That is only one half of the evaluation. Let us say you have two speakers that don't sound terrible in mono. What can you say about how they sound while used in stereo as they typically are? Will both sound the same or very different in a way that cannot be inferred from a mono evaluation. This is the crux of the question.
So, it depends on the goal. Are you trying to detect "anomalies" in a speaker or are you trying to objectively measure/quantify the audible qualities of a device? This is why I keep saying that you can take a review here as a spectator sport of relative grading (former goal) or as a buying guide based on measurements (latter goal). Two entirely different goals that cannot be conflated with each other or assume one necessarily implies the other.
Moreover, I am not even sure the bolded portion above is necessarily true. There is no binary of "terrible" and "not terrible". There are various grades of deviations in multiple dimensions. So, the "stereo" effect may mask some degree of "terrible" but not some other degree of terrible. Unless you quantify and establish a threshold for the latter, you cannot assume any degree of terrible isn't masked by stereo.

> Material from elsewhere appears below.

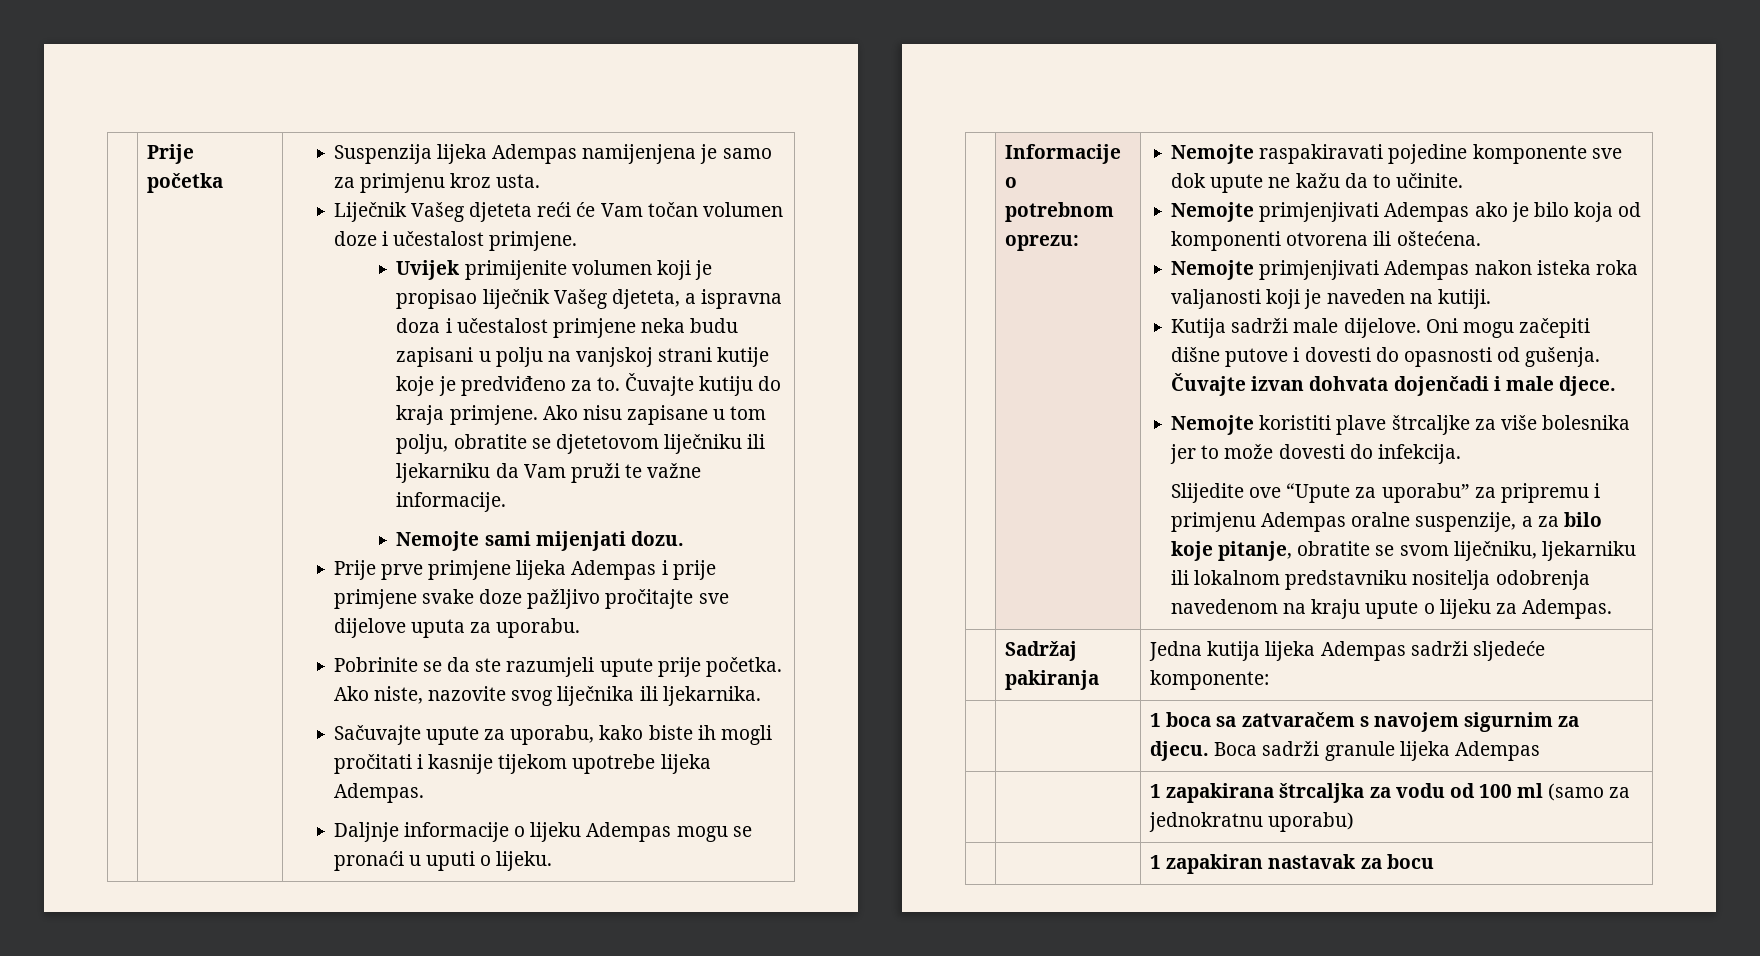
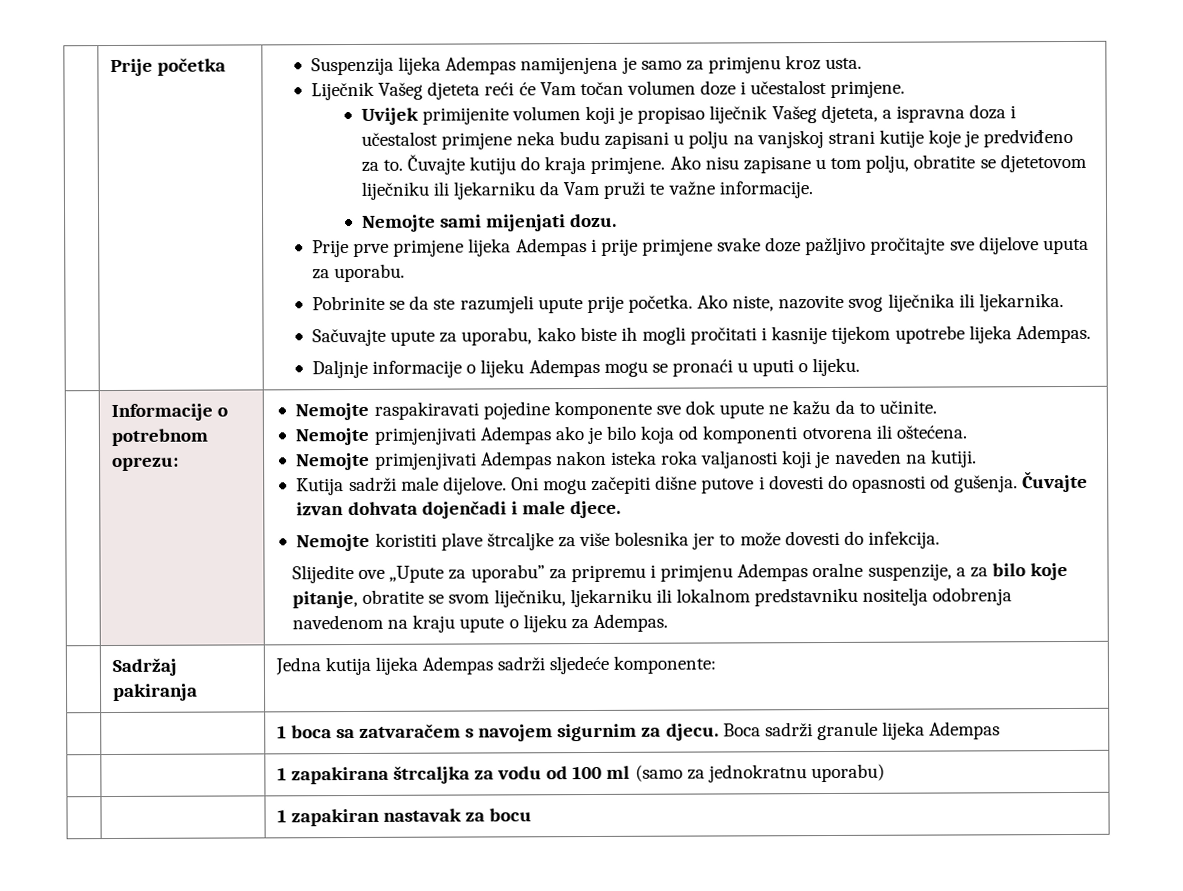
[1286,483,1351,503] “Upute -> [389,565,445,583] „Upute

(1) One can say measuring stereo is difficult or that there is no standardized way to set up and test a stereo speaker. That may be so but it doesn't imply the testing in stereo isn't necessary or useful.
(2) One can say that two speakers that measure the same in mono (which is entirely theoretical since no two speakers will ever measure the same) won't sound any different in stereo. While, there may be some justification for this in electronics, it becomes a lot more tenuous in evaluating speakers since there is no such thing as a perfect/transparent speaker.
So the whole argument for the case of mono testing boils down a very flawed and artificial constraint on the speaker behavior.
A speaker so terrible that stereo won't save it (and so stereo isn't necessary) but not so terrible that only mono measurement can expose it (and so mono is necessary).
At best, that seems like a self-serving rationale for (1) above.
I think you raised a very good point about stereo testing: there is no standardized way to set up a test for stereo listening. This leads to the conclusion that current reviews in stereo are at best a crapshoot - some may be good some may be inaccurate. This reduces the value of stereo reviews - although not eliminating it completely, you are now left wondering how much of the review is about the room interaction and how much is the pure speaker? I just believe the heuristic for speaker performance is much more predictive with mono testing than stereo testing. I'm not saying that stereo does not offer unique performance measures that should be investigated but I do not believe it would contradict the conclusions of a mono review.